● Text block:
Bardo (Note: A version of "Bartholomew," variously spelled Barto, Bartho, Bardon, Bardeo, Bardus, Pardo, Partho, Barcho, Brado, Bartholomaeus.) (c. 980 – 10/11 June 1051) was the Archbishop of Mainz from 1031 until 1051, the Abbot of Werden from 1030 until 1031, and the Abbot of Hersfeld in 1031.

Bardo was born in Oppershofen in the Wetterau. He was educated and trained at the Abbey of Fulda, where he was selected to be the deacon and provost of Neuenberg in 1018. Towards the end of March in 1029 the Emperor Conrad visited Fulda, who appointed him in the following year the Abbot of Werden. He was said to have taken special attention to the obedience of the monks and quality of their service, and he established a hospitality and care service for those injured in war. In early in 1031 Bardo was transferred to become the abbot of Hersfeld, and by May 30 was again transferred to become the Archbishop of Mainz following the death of Aribo.

● Supplied data:

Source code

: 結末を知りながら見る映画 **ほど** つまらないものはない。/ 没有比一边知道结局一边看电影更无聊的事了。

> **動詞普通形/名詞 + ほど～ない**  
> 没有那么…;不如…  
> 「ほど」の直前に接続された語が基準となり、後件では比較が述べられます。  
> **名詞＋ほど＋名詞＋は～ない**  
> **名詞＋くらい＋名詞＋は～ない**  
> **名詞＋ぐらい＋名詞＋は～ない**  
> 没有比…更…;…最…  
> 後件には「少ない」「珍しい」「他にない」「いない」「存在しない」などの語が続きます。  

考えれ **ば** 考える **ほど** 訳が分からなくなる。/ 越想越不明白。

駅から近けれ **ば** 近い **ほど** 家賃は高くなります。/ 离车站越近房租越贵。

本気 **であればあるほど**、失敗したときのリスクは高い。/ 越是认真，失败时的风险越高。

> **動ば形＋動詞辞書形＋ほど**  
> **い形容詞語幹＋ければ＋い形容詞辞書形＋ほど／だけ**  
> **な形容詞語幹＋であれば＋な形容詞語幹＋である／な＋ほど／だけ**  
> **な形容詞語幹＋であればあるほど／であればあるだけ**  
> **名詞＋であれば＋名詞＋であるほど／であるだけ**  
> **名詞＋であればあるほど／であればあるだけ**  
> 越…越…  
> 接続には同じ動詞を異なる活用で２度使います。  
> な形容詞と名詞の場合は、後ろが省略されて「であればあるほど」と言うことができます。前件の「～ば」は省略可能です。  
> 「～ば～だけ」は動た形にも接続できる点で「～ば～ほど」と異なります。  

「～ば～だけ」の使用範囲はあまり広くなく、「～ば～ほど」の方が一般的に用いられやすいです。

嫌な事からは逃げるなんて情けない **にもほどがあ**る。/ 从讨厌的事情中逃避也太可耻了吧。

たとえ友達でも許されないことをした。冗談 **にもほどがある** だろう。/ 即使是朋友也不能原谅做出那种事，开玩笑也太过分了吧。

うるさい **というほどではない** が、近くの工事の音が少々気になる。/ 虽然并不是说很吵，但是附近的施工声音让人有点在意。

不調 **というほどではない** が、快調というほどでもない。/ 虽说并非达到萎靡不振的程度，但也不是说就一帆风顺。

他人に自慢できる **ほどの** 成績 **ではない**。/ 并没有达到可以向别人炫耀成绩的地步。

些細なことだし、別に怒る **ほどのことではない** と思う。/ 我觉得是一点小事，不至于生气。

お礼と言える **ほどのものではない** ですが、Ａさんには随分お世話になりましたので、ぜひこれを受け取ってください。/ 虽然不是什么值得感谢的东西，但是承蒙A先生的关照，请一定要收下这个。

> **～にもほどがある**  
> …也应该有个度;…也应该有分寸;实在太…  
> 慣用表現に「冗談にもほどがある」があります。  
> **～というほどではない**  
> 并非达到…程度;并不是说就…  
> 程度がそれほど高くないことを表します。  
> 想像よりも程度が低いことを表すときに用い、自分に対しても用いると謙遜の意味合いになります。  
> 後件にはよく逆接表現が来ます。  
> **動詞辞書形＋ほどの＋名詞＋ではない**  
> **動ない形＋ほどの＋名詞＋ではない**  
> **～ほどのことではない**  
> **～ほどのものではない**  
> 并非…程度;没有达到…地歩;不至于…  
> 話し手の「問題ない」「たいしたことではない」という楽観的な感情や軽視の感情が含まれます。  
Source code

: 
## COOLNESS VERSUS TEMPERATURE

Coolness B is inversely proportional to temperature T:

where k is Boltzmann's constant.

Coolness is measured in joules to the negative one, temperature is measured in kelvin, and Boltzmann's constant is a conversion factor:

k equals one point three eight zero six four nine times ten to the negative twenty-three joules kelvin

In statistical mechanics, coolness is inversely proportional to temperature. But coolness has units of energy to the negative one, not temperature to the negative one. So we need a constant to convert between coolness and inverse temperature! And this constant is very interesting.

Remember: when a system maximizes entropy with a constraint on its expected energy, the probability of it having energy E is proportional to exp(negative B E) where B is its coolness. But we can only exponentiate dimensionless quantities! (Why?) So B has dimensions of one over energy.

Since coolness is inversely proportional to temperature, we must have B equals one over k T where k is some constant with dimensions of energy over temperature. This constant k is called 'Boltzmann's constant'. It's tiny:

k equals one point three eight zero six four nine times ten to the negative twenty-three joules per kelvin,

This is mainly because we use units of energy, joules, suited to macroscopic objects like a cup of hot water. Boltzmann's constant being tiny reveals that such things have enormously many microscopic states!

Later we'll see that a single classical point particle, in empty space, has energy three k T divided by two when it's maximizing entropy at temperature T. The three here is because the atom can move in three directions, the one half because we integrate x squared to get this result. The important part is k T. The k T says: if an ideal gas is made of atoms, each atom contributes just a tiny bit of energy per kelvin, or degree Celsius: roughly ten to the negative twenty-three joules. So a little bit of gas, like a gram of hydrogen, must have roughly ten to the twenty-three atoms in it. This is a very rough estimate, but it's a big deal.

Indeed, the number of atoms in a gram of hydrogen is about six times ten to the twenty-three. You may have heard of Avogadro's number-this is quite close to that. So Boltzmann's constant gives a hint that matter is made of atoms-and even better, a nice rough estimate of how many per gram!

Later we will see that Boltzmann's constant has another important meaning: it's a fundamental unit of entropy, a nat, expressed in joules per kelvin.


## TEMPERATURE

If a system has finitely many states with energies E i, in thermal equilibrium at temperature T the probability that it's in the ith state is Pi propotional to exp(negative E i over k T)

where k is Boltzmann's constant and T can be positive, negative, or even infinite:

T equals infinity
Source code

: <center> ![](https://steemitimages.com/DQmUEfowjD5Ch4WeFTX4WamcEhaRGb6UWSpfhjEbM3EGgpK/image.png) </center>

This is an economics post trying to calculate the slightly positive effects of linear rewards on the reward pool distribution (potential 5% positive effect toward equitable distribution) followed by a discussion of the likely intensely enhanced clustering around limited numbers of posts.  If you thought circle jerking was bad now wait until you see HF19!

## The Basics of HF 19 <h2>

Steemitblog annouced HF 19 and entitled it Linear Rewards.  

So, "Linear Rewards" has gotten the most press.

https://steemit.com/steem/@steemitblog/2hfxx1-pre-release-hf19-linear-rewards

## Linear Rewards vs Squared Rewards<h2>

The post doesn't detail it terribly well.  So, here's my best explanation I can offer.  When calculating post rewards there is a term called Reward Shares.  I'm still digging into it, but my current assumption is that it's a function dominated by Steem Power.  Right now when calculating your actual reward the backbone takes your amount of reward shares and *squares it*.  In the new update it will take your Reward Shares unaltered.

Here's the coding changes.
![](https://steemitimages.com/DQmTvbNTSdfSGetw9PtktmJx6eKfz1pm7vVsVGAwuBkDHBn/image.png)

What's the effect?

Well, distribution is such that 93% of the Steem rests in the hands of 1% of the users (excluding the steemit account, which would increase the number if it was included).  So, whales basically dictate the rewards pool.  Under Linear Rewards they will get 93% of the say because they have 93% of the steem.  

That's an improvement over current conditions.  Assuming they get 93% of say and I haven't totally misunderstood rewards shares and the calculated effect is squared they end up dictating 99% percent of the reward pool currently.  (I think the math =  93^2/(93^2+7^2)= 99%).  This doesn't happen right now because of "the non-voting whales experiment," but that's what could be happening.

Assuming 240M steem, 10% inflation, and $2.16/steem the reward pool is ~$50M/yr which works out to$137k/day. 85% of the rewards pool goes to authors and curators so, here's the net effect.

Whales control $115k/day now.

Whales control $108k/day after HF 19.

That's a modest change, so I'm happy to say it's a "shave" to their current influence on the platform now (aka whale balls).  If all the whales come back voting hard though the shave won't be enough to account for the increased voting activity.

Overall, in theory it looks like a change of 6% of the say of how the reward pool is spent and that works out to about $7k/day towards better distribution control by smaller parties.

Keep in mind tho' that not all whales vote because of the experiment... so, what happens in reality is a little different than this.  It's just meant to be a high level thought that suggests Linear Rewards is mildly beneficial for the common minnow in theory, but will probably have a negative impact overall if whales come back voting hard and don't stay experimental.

● Work task:
Copy the stretch of the Bardo passage from "Bardo was born" through "death of Aribo." word for word. The items aren't needed here.

● Answer box:
Bardo was born in Oppershofen in the Wetterau. He was educated and trained at the Abbey of Fulda, where he was selected to be the deacon and provost of Neuenberg in 1018. Towards the end of March in 1029 the Emperor Conrad visited Fulda, who appointed him in the following year the Abbot of Werden. He was said to have taken special attention to the obedience of the monks and quality of their service, and he established a hospitality and care service for those injured in war. In early in 1031 Bardo was transferred to become the abbot of Hersfeld, and by May 30 was again transferred to become the Archbishop of Mainz following the death of Aribo.